◆ Activity: Continue the article below about the lawsuit against Affiliated Computer Services, starting after its last sentence.

+++ Document section

The lawsuit, filed in Androscoggin County Superior Court, says Affiliated Computer Services Inc. should have known that Richard Dwyer posed a threat to women because he was on federal parole at the time he was hired. Dwyer had been released from prison only a few months when he was hired to work at the company's Lewiston office.
Dwyer was a "multiply-convicted felon, having previously been convicted of unlawful sexual contact and twice for armed robbery; (he) had had his federal parole revoked for a gross sexual assault," the civil complaint says. He had been found guilty of several other assaults on women, which were given as reasons for revocation of his federal parole.
ACS had a duty to protect its workers, mostly women, from someone with a criminal history of violence toward women, the suit says.
When he was hired, Dwyer "posed an immediate and foreseeable threat to the personal safety of women with whom he might come into" contact, the suit says.

++++++
+++ Dataset extract

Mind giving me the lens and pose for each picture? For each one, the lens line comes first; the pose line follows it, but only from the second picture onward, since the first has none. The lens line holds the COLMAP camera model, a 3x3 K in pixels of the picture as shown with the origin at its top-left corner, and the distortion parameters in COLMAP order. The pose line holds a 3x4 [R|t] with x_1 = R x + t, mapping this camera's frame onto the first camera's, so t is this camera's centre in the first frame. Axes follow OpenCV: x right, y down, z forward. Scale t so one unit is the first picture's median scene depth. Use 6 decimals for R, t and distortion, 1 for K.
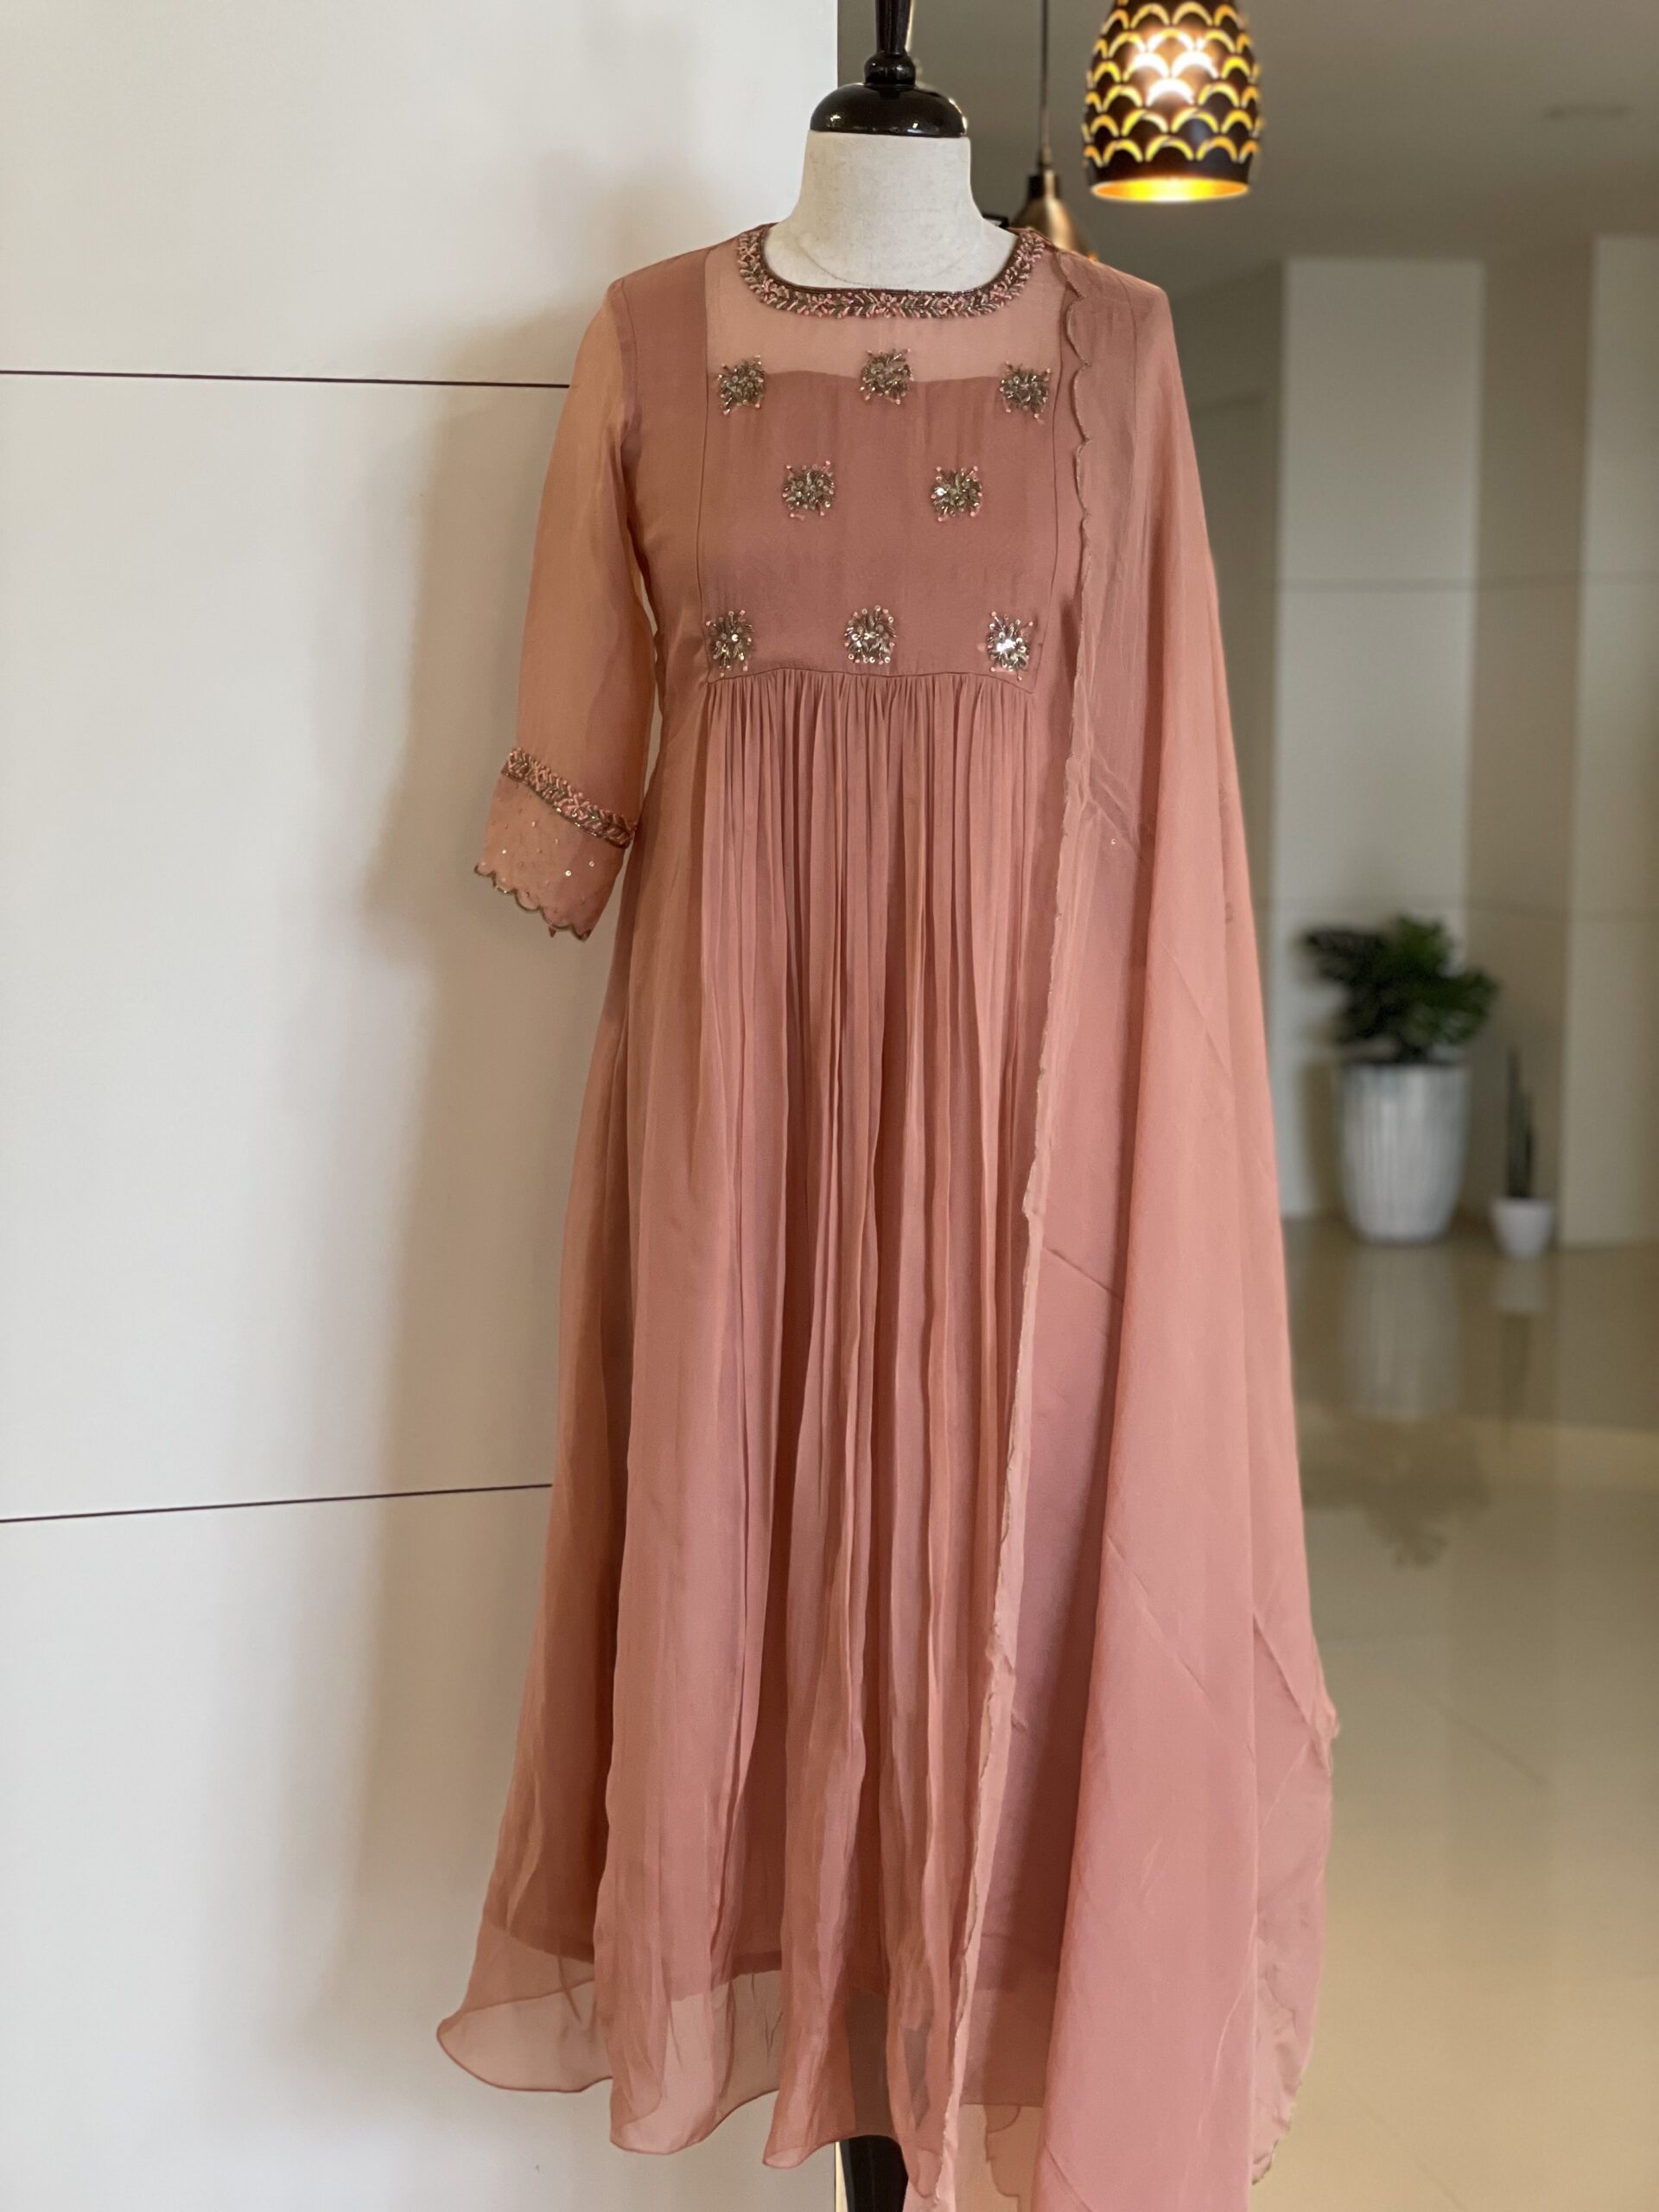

++++++

◆ Output:
If it didn't, the company should have had a pre-screening process in place to prevent someone with Dwyer's criminal record suggesting a "propensity for violence in general and violence toward women in particular" from working there, the suit says.
Dwyer was convicted of robbing, raping and murdering Donna Paradis, who was in her last term of pregnancy at the time of her slaying. Dwyer had approached her at their Lewiston Mall office on East Avenue where they worked on the same account. After repeated efforts to befriend her, Dwyer told her he'd arranged for her to buy a used car.
She withdrew cash from her credit union and met with Dwyer later that day on Oct. 23, 2007. Police said he strangled her and buried her body in a shallow grave behind the Promenade Mall on Lisbon Street.
The complaint says ACS was negligent in hiring Dwyer. It also claims ACS was negligent not to fire him or discipline him after another female worker complained before Paradis' murder that Dwyer had assaulted her.
In late 2006, Dwyer started harassing the other female worker and repeatedly changed work stations to be closer to her, the suit says. He wrote a sexually suggestive message to that woman, who complained to her supervisor. Her complaint was ignored, the suit says.
He sexually assaulted the woman on ACS property, when their offices were located in Bates Mill No. 2. The woman physically repelled Dwyer's attack, according to the suit.
She filed a complaint against Dwyer with ACS's human resources department. She was told later that nothing could be done about her complaint and was accused of lying about the assault, the suit says.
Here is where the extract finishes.